One brand new initiative at Msalato is the Creative Youth Initiative for Transformation (CYIT) program, which works with young people to learn more about care for the environment. The staff for this program said they are teaching people about things like beekeeping by putting bee boxes in trees (like at St. Philip’s), because when you put a bee box in a tree, people don’t cut down the tree. They see the tree as a long term source of income. Keeping bees saves trees.

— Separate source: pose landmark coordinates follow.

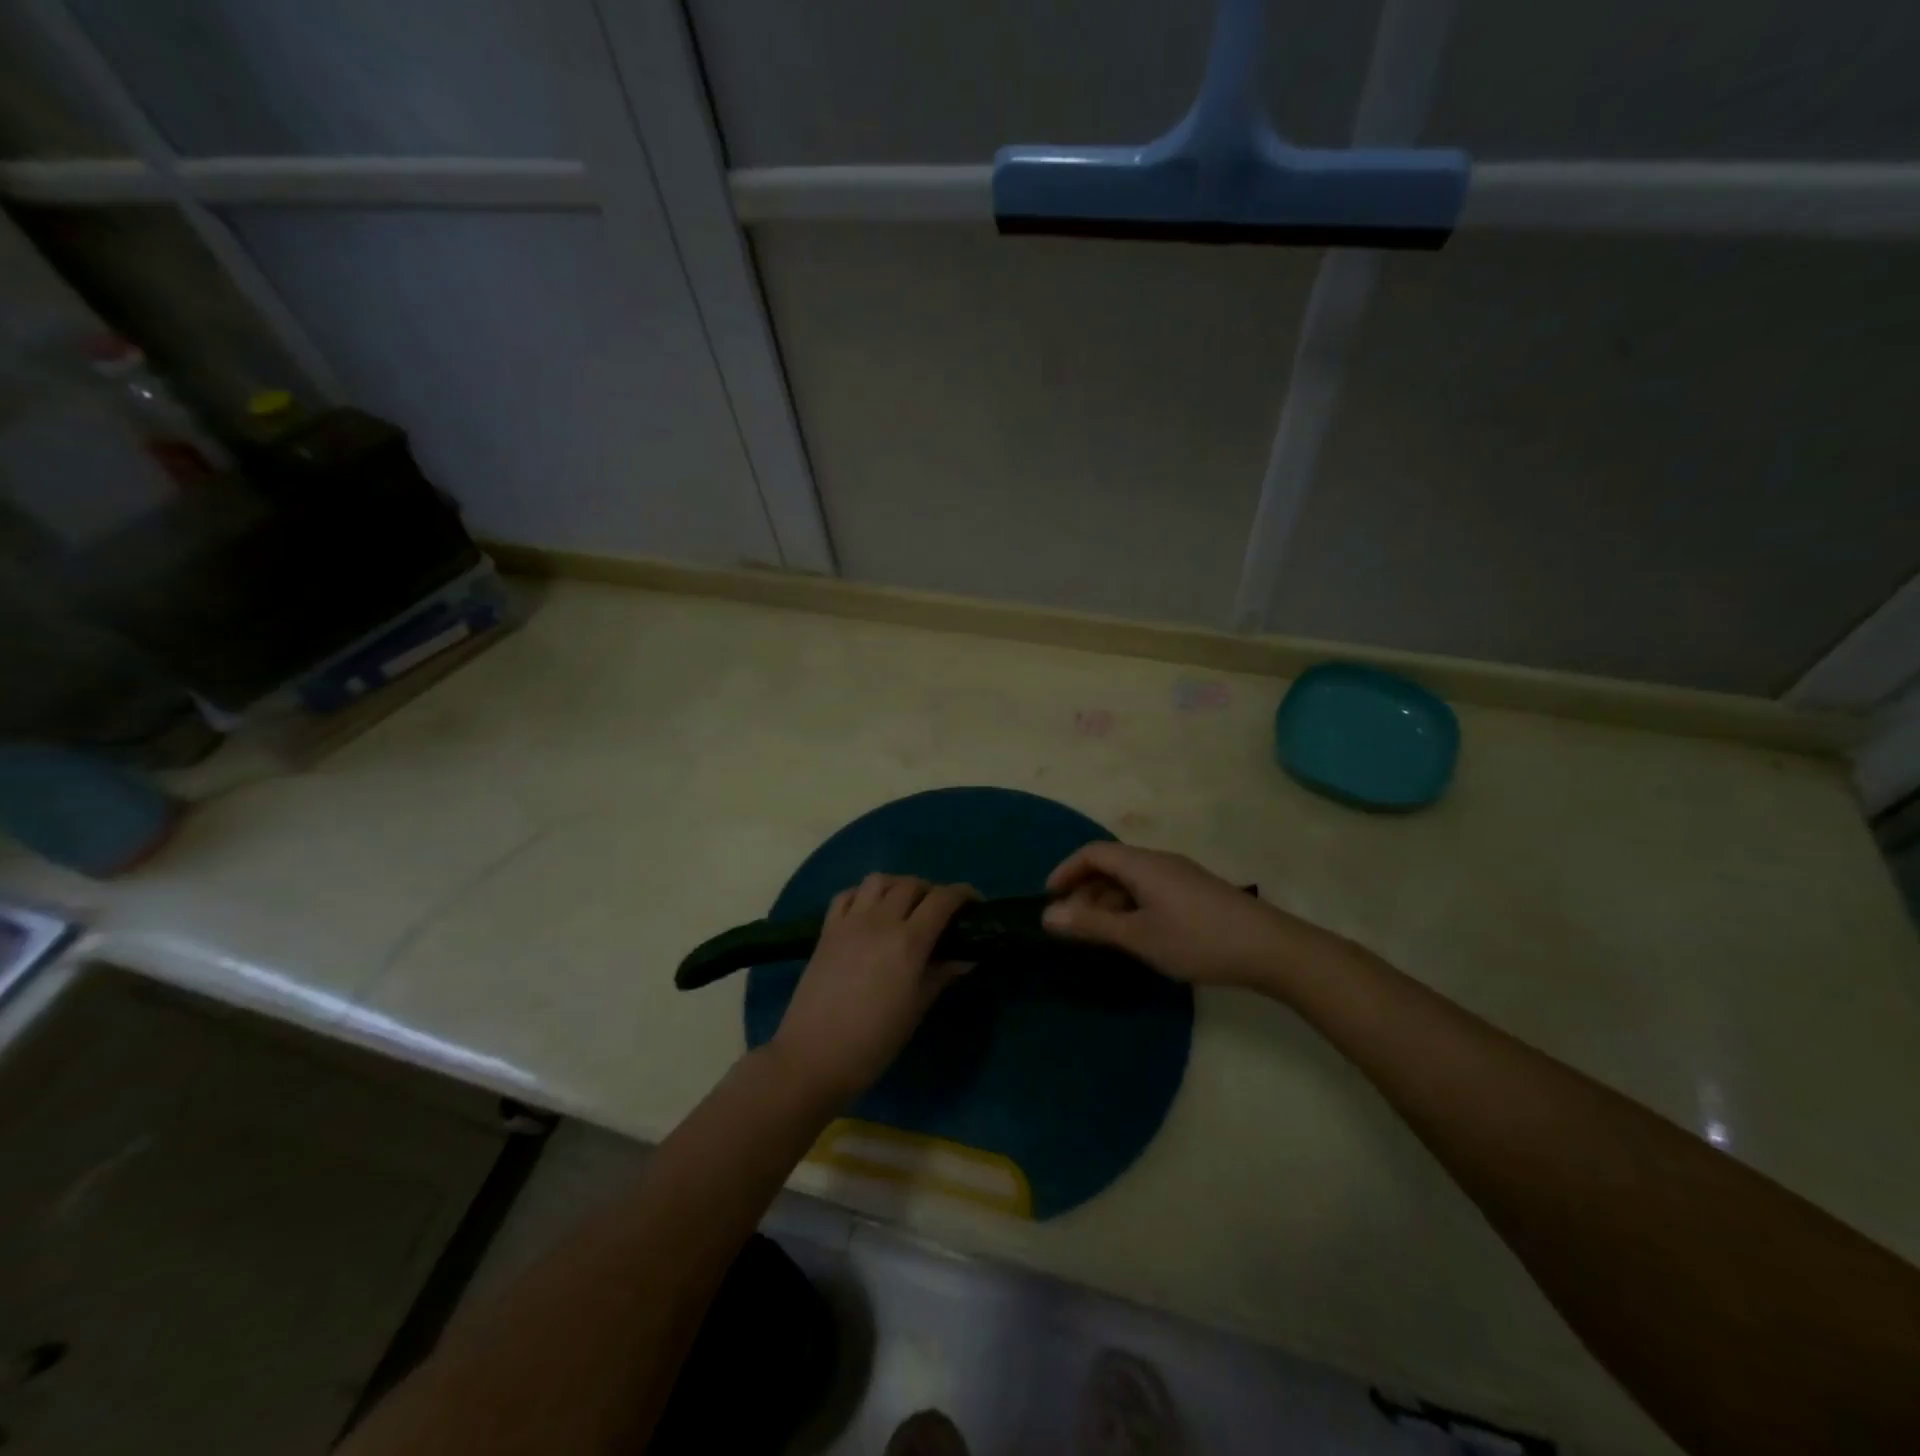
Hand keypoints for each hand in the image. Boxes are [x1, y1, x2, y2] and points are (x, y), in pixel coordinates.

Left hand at [768, 874, 973, 1103]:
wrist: (814, 1056)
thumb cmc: (874, 1041)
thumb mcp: (916, 1008)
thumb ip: (941, 974)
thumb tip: (967, 957)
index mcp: (909, 941)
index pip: (943, 899)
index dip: (963, 895)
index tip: (975, 904)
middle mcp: (880, 921)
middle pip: (912, 885)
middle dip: (932, 891)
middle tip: (941, 912)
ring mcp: (850, 922)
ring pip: (879, 880)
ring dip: (898, 886)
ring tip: (906, 906)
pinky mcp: (827, 930)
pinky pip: (848, 895)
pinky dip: (864, 894)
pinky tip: (870, 912)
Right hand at [1043, 842, 1326, 988]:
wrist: (1270, 949)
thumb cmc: (1196, 940)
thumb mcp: (1138, 936)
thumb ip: (1091, 926)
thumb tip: (1048, 915)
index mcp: (1142, 864)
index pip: (1092, 853)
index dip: (1066, 871)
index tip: (1049, 899)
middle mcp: (1159, 861)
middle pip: (1111, 865)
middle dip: (1085, 892)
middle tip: (1073, 926)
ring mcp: (1180, 876)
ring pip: (1132, 880)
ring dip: (1108, 902)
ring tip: (1101, 936)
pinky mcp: (1196, 892)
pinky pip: (1150, 890)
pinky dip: (1131, 907)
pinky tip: (1136, 935)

Another new initiative at the college is teaching students Tanzanian sign language. Three staff members came from the diocesan center (Mackay House) to introduce sign language. They said it is used in several parishes. Students will study it over the next few weeks.
As at St. Philip’s Theological College, there are many opportunities for volunteer service, both long-term and short-term. Faculty members are stretched very far in their teaching loads and all have additional administrative duties. In addition to opportunities for teaching, assistance is wanted in other areas as well, such as updating information on the website and other IT assistance.
When Joe asked what faculty members what brings them joy about Msalato and the work they do, one person responded, “No matter how weak we are, we feel like Goliath because Msalato graduates go everywhere. There is a piece of Msalato everywhere. . . We get tired but the work goes everywhere.” We thank God for that.